DeKalb County Jail settled the suit on Wednesday, saying it will provide each Muslim detainee with kosher meals, which both parties determined to meet the definition of halal - the term for permissible in Islam.

During Ramadan, the meals would also be provided "approximately an hour before the morning prayer – (Fajr) and approximately 10 minutes before the evening prayer (Maghrib)", according to the settlement.

Throughout the month, the jail will also announce the times for the five daily prayers in each section that houses Muslims.

“We welcome the settlement of this lawsuit and hope it becomes a model for correctional facilities in Georgia and nationwide,” Javeria Jamil, Cair-Georgia's legal and policy director, said in a statement.

A lesson for US prisons

Murtaza Khwaja, Cair-Georgia's executive director, said that while he welcomed the settlement, the jail should have agreed to these "basic accommodations" from the start.

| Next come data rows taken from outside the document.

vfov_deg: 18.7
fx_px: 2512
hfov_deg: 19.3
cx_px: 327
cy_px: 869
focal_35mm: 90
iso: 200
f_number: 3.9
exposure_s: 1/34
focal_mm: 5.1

"The fact that these have just now been adopted after the filing of a federal lawsuit shows the extreme lengths Muslim detainees are forced to take," he said in a statement.

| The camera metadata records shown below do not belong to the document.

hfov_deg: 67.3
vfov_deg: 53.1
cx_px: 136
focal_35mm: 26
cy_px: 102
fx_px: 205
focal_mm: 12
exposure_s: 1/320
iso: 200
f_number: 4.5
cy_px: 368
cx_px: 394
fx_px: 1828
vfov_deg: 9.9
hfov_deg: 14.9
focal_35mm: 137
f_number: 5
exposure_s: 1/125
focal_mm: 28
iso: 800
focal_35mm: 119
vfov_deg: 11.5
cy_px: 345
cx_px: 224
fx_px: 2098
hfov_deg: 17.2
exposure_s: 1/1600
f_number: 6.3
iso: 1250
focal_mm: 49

'Prisons and jails across Georgia should take heed'

- Murtaza Khwaja, Cair-Georgia

"Prisons and jails across Georgia should take heed and examine their own Ramadan policies in light of this agreement to ensure that they are not in violation of federal law and that the constitutionally-enshrined rights of all Muslim detainees and incarcerees are protected."

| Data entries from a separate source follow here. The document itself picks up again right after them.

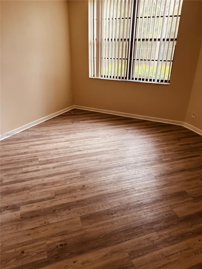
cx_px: 101
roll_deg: -0.4
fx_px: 187
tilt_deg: -25.3
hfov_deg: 56.8
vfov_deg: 71.6
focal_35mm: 24
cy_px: 134
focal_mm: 6.76
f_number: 1.78
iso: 640
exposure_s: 1/60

Despite federal laws that mandate all prisoners have equal access to religious resources, incarcerated Muslims across the country have been regularly served pork during meals, while others have been altogether denied fasting during Ramadan.

Multiple lawsuits in several states have been filed against prisons to address this issue, arguing that the discrimination in many ways is unique to the prisoners who adhere to the Muslim faith.

According to a 2019 study conducted by Muslim Advocates, about nine percent of the US state prison population is Muslim, while in some states that number is as high as 20 percent.